▶ **Required work**:
Please repeat the data exactly. Any picture in it stays out.

[Source texts of formatted documents]
>>>
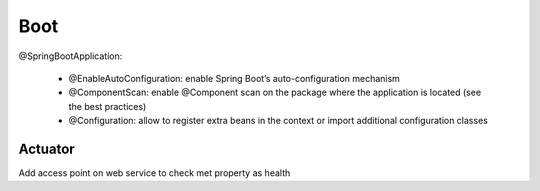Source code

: Boot
===========


@SpringBootApplication:

 - @EnableAutoConfiguration: enable Spring Boot’s auto-configuration mechanism
 - @ComponentScan: enable @Component scan on the package where the application is located (see the best practices)
 - @Configuration: allow to register extra beans in the context or import additional configuration classes

.. figure:: uml/SpringApplication.run.png

Actuator
*********
Add access point on web service to check met property as health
<<<
▶ **Solved problem**:
Source code

: Boot
===========


@SpringBootApplication:

 - @EnableAutoConfiguration: enable Spring Boot’s auto-configuration mechanism
 - @ComponentScan: enable @Component scan on the package where the application is located (see the best practices)
 - @Configuration: allow to register extra beans in the context or import additional configuration classes

.. figure:: uml/SpringApplication.run.png

Actuator
*********
Add access point on web service to check met property as health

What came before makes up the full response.